Syria fighting ‘worst since Aleppo battle’

Syria fighting ‘worst since Aleppo battle’

Several regions of Syria are witnessing the worse fighting since the battle for Aleppo least year, the International Committee of the Red Cross (ICRC) says.

The humanitarian organisation expressed alarm at recent reports of hundreds of civilian casualties and the destruction of hospitals and schools.

Much of the fighting is in Raqqa, Deir al-Zour and rural areas west of Aleppo.

But it is also occurring in three so-called “de-escalation zones” – Idlib, rural Hama, and the Eastern Ghouta.

Russia and Iran, which support Syrian President Bashar al-Assad, agreed to set up the zones along with Turkey, which backs rebel forces, in May.

“While recent months had provided some reasons to be hopeful, the return to violence is once again bringing intolerable levels of suffering to wide areas of the country,” said the ICRC’s head of delegation in Syria, Marianne Gasser.

She added: “My colleagues report harrowing stories, like a family of 13 who fled Deir al-Zour only to lose 10 of its members to air strikes and explosive devices along the way.”

As many as 10 hospitals have reportedly been damaged during the last 10 days, cutting hundreds of thousands of people off from access to basic healthcare.
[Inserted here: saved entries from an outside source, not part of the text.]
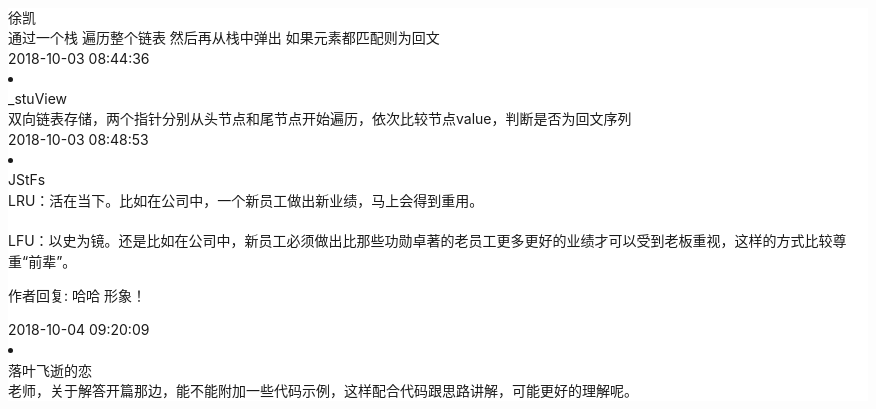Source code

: <div class="_36ChpWj4_0">
  <div class="_2zFoi7sd_0"><span>徐凯</span>
  </div>
  <div class="_2_QraFYR_0">通过一个栈  遍历整个链表   然后再从栈中弹出  如果元素都匹配则为回文</div>
  <div class="_10o3OAxT_0">
    
  </div>
  <div class="_3klNVc4Z_0">
    <div class="_3Hkula0k_0">2018-10-03 08:44:36</div>
  </div>
</div>
</div>
</li>
<li>
<div class="_2sjJGcOH_0">
  
<div class="_36ChpWj4_0">
  <div class="_2zFoi7sd_0"><span>_stuView</span>
  </div>
  <div class="_2_QraFYR_0">双向链表存储，两个指针分别从头节点和尾节点开始遍历，依次比较节点value，判断是否为回文序列</div>
  <div class="_10o3OAxT_0">
    
  </div>
  <div class="_3klNVc4Z_0">
    <div class="_3Hkula0k_0">2018-10-03 08:48:53</div>
  </div>
</div>
</div>
</li>
<li>
<div class="_2sjJGcOH_0">
  
<div class="_36ChpWj4_0">
  <div class="_2zFoi7sd_0"><span>JStFs</span>
  </div>
  <div class="_2_QraFYR_0">LRU：活在当下。比如在公司中，一个新员工做出新业绩，马上会得到重用。<br><br>LFU：以史为镜。还是比如在公司中，新员工必须做出比那些功勋卓著的老员工更多更好的业绩才可以受到老板重视，这样的方式比较尊重“前辈”。</div>
  <div class="_10o3OAxT_0">
    <p class="_3KxQPN3V_0">作者回复: 哈哈 形象！</p>
  </div>
  <div class="_3klNVc4Z_0">
    <div class="_3Hkula0k_0">2018-10-04 09:20:09</div>
  </div>
</div>
</div>
</li>
<li>
<div class="_2sjJGcOH_0">
  
<div class="_36ChpWj4_0">
  <div class="_2zFoi7sd_0"><span>落叶飞逝的恋</span>
  </div>
  <div class="_2_QraFYR_0">老师，关于解答开篇那边，能不能附加一些代码示例，这样配合代码跟思路讲解，可能更好的理解呢。</div>
  <div class="_10o3OAxT_0">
The ICRC said the fighting around the eastern city of Deir al-Zour – where Syrian pro-government forces, helped by the Russian military and Iranian-backed militias, and the US-backed Syrian Democratic Forces (SDF) alliance are battling the jihadist group Islamic State (IS) – is endangering water supplies there.

With swelling numbers of civilians fleeing military operations, humanitarian organisations were struggling to provide water, food and basic hygiene, it added.

The Syrian Observatory for Human Rights has said at least 3,000 people, including 955 civilians, were killed during September, making it the deadliest month of the conflict so far this year. More than 70% of the civilians were killed in air strikes, according to the UK-based monitoring group.

In a separate development, the Organisation for the Prohibition of Chemical Weapons said the nerve agent Sarin was used in an “incident” in a rebel-held village on 30 March, five days before a deadly chemical attack on Khan Sheikhoun.

Traces of Sarin were found in soil samples, clothing and metal parts taken from Latamina, OPCW director general Ahmet Uzumcu told AFP news agency.

Fifty people were reportedly injured in the event, but there were no deaths.

Human Rights Watch said in May that it was told by witnesses that a Syrian government or Russian warplane dropped bombs on Latamina that day, and that photos and videos of the injured indicated they were exposed to a nerve agent.

UN human rights investigators said last month that they had concluded the Syrian Air Force carried out the attack on Khan Sheikhoun. Damascus insists the incident was faked and denies ever having used chemical weapons.